**What you need to do:** Which of the lines below hold the word "GHCrosser"? Pull each of them out.

(Data extracted from a collection)
Content starts
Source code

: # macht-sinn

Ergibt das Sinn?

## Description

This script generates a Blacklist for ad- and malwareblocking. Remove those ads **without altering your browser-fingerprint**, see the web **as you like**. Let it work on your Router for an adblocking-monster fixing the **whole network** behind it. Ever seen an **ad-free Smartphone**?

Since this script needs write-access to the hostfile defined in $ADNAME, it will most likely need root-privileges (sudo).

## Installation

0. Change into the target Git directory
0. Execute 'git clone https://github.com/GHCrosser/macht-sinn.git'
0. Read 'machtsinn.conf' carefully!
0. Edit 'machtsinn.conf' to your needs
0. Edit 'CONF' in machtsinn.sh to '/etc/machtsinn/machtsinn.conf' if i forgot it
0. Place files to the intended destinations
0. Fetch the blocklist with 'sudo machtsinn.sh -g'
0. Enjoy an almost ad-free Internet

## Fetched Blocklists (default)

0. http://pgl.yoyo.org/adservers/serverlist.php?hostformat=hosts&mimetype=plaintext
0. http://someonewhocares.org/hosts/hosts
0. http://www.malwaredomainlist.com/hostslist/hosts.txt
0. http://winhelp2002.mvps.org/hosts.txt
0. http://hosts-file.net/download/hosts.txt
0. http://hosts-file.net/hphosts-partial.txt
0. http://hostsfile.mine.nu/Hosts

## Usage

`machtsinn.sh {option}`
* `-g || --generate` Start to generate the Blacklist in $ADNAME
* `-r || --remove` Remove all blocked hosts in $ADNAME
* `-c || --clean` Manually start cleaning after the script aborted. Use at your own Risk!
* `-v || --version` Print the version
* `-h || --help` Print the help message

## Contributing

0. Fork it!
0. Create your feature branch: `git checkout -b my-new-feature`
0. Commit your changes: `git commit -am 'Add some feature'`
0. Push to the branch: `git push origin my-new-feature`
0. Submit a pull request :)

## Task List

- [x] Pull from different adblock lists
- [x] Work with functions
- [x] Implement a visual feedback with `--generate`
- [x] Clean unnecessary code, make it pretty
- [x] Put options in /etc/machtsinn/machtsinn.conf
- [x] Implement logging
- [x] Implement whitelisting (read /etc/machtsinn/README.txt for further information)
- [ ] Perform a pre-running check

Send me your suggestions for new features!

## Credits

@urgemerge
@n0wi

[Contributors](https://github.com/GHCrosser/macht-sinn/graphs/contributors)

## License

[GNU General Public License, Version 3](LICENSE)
Content ends
**Output of the exercise:**
0. Execute 'git clone https://github.com/GHCrosser/macht-sinn.git'
[Contributors](https://github.com/GHCrosser/macht-sinn/graphs/contributors)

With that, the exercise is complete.